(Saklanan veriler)
================

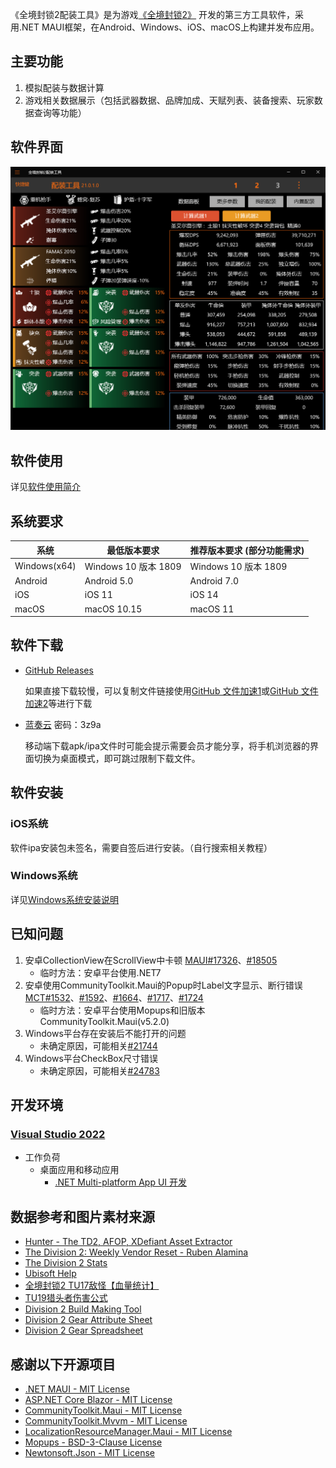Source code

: ﻿《全境封锁2配装工具》是为游戏[《全境封锁2》](https://www.ubisoft.com/en-us/game/the-division/the-division-2)
开发的第三方工具软件，采用.NET MAUI框架，在Android、Windows、iOS、macOS上构建并发布应用。

## 主要功能

1.  模拟配装与数据计算 
2.  游戏相关数据展示（包括武器数据、品牌加成、天赋列表、装备搜索、玩家数据查询等功能） 

## 软件界面
![桌面端界面](/img/screenshot.png) 

## 软件使用
详见[软件使用简介](https://division2buildtool.github.io/introduction)

## 系统要求

系统           | 最低版本要求                     | 推荐版本要求 (部分功能需求)            
--------------|--------------------------------|---------------------
Windows(x64)  | Windows 10 版本 1809            |Windows 10 版本 1809 
Android       | Android 5.0                    |Android 7.0
iOS           | iOS 11                         |iOS 14
macOS         | macOS 10.15                    |macOS 11

## 软件下载
- [GitHub Releases](https://github.com/division2buildtool/division2buildtool.github.io/releases)

    如果直接下载较慢，可以复制文件链接使用[GitHub 文件加速1](https://gitdl.cn/)或[GitHub 文件加速2](https://github.moeyy.xyz/)等进行下载

- [蓝奏云](https://wwbb.lanzout.com/b03vesg4h)     密码：3z9a

    移动端下载apk/ipa文件时可能会提示需要会员才能分享，将手机浏览器的界面切换为桌面模式，即可跳过限制下载文件。

## 软件安装

### iOS系统
软件ipa安装包未签名，需要自签后进行安装。（自行搜索相关教程）

### Windows系统
详见[Windows系统安装说明](https://division2buildtool.github.io/installation)

## 已知问题

1.  安卓CollectionView在ScrollView中卡顿 [MAUI#17326](https://github.com/dotnet/maui/issues/17326)、[#18505](https://github.com/dotnet/maui/issues/18505)
    - 临时方法：安卓平台使用.NET7
1.  安卓使用CommunityToolkit.Maui的Popup时Label文字显示、断行错误 [MCT#1532](https://github.com/CommunityToolkit/Maui/issues/1532)、[#1592](https://github.com/CommunityToolkit/Maui/issues/1592)、[#1664](https://github.com/CommunityToolkit/Maui/issues/1664)、[#1717](https://github.com/CommunityToolkit/Maui/issues/1717)、[#1724](https://github.com/CommunityToolkit/Maui/issues/1724)
    - 临时方法：安卓平台使用Mopups和旧版本CommunityToolkit.Maui(v5.2.0)
1.  Windows平台存在安装后不能打开的问题
    - 未确定原因，可能相关[#21744](https://github.com/dotnet/maui/issues/21744)
1.  Windows平台CheckBox尺寸错误
    - 未确定原因，可能相关[#24783](https://github.com/dotnet/maui/issues/24783)

## 开发环境
### [Visual Studio 2022](https://visualstudio.microsoft.com/zh-hans/vs/)
- 工作负荷
    - 桌面应用和移动应用
        - [.NET Multi-platform App UI 开发](https://learn.microsoft.com/zh-cn/dotnet/maui/what-is-maui?view=net-maui-8.0)


## 数据参考和图片素材来源
- [Hunter - The TD2, AFOP, XDefiant Asset Extractor](https://dtzxporter.com/tools/hunter)
- [The Division 2: Weekly Vendor Reset - Ruben Alamina](https://rubenalamina.mx/the-division-weekly-vendor-reset/)
- [The Division 2 Stats](https://tracker.gg/division-2)
- [Ubisoft Help](https://www.ubisoft.com/zh-cn/help/game/the-division-2)
- [全境封锁2 TU17敌怪【血量统计】](https://www.bilibili.com/video/BV1C84y1P7Cr)
- [TU19猎头者伤害公式](https://tieba.baidu.com/p/8809994501)
- [Division 2 Build Making Tool](https://drive.google.com/drive/folders/1Y2To9xV33vXuI6QSQhVG6zT6vE-hh2Hv)
- [Division 2 Gear Attribute Sheet](https://docs.google.com/spreadsheets/d/e/2PACX-1vTJEX5DerCvOj3a_m36TRy1gPBAUvrduOIdmXI9j1Y0MpQk1wIXaZ9KOcPa7HzXzp_N5qGmjDj6yEfL/pubhtml)
- [Division 2 Gear Spreadsheet](https://docs.google.com/spreadsheets/d/1nrPBmOrtpkEW1j5fbcRT7L-AXgsGOqMqxXoVtopsiGM)



## 感谢以下开源项目
* [.NET MAUI - MIT License](https://github.com/dotnet/maui)
* [ASP.NET Core Blazor - MIT License](https://github.com/dotnet/aspnetcore)
* [CommunityToolkit.Maui - MIT License](https://github.com/CommunityToolkit/Maui)
* [CommunityToolkit.Mvvm - MIT License](https://github.com/CommunityToolkit/dotnet)
* [LocalizationResourceManager.Maui - MIT License](https://github.com/SirJohnK/LocalizationResourceManager.Maui)
* [Mopups - BSD-3-Clause License](https://github.com/LuckyDucko/Mopups)
* [Newtonsoft.Json - MIT License](https://github.com/JamesNK/Newtonsoft.Json)
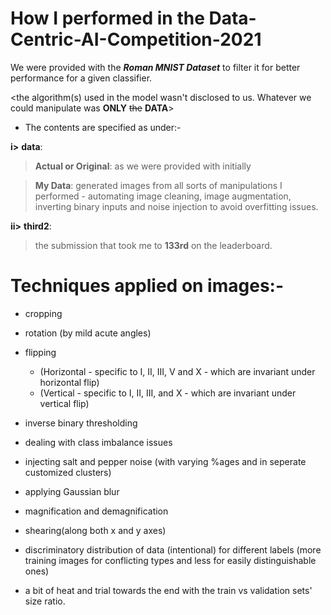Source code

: # How I performed in the Data-Centric-AI-Competition-2021

We were provided with the **_Roman MNIST Dataset_** to filter it for better performance for a given classifier.

<the algorithm(s) used in the model wasn't disclosed to us. Whatever we could manipulate was **ONLY** ~~the~~ **DATA**>

* The contents are specified as under:-

**i>**  **data**:   

>   **Actual or Original**: as we were provided with initially 
  
>   **My Data**: generated images from all sorts of manipulations I performed - automating image cleaning, image augmentation, inverting binary inputs and noise injection to avoid overfitting issues.

**ii>** **third2**:
>   the submission that took me to **133rd** on the leaderboard. 

# Techniques applied on images:- 
* cropping
* rotation (by mild acute angles)
* flipping 
    * (Horizontal - specific to I, II, III, V and X - which are invariant under horizontal flip)
    * (Vertical - specific to I, II, III, and X - which are invariant under vertical flip)
  
* inverse binary thresholding

* dealing with class imbalance issues

* injecting salt and pepper noise (with varying %ages and in seperate customized clusters)

* applying Gaussian blur

* magnification and demagnification

* shearing(along both x and y axes)

* discriminatory distribution of data (intentional) for different labels 
(more training images for conflicting types and less for easily distinguishable ones)

* a bit of heat and trial towards the end with the train vs validation sets' size ratio.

================

[Görev ayrıntıları]: Yukarıdaki kayıtlarda "ubisoft" sözcüğünün geçtiği bütün satırları çıkar.

[Yanıt]:
: ﻿《全境封锁2配装工具》是为游戏[《全境封锁2》](https://www.ubisoft.com/en-us/game/the-division/the-division-2)
- [Ubisoft Help](https://www.ubisoft.com/zh-cn/help/game/the-division-2)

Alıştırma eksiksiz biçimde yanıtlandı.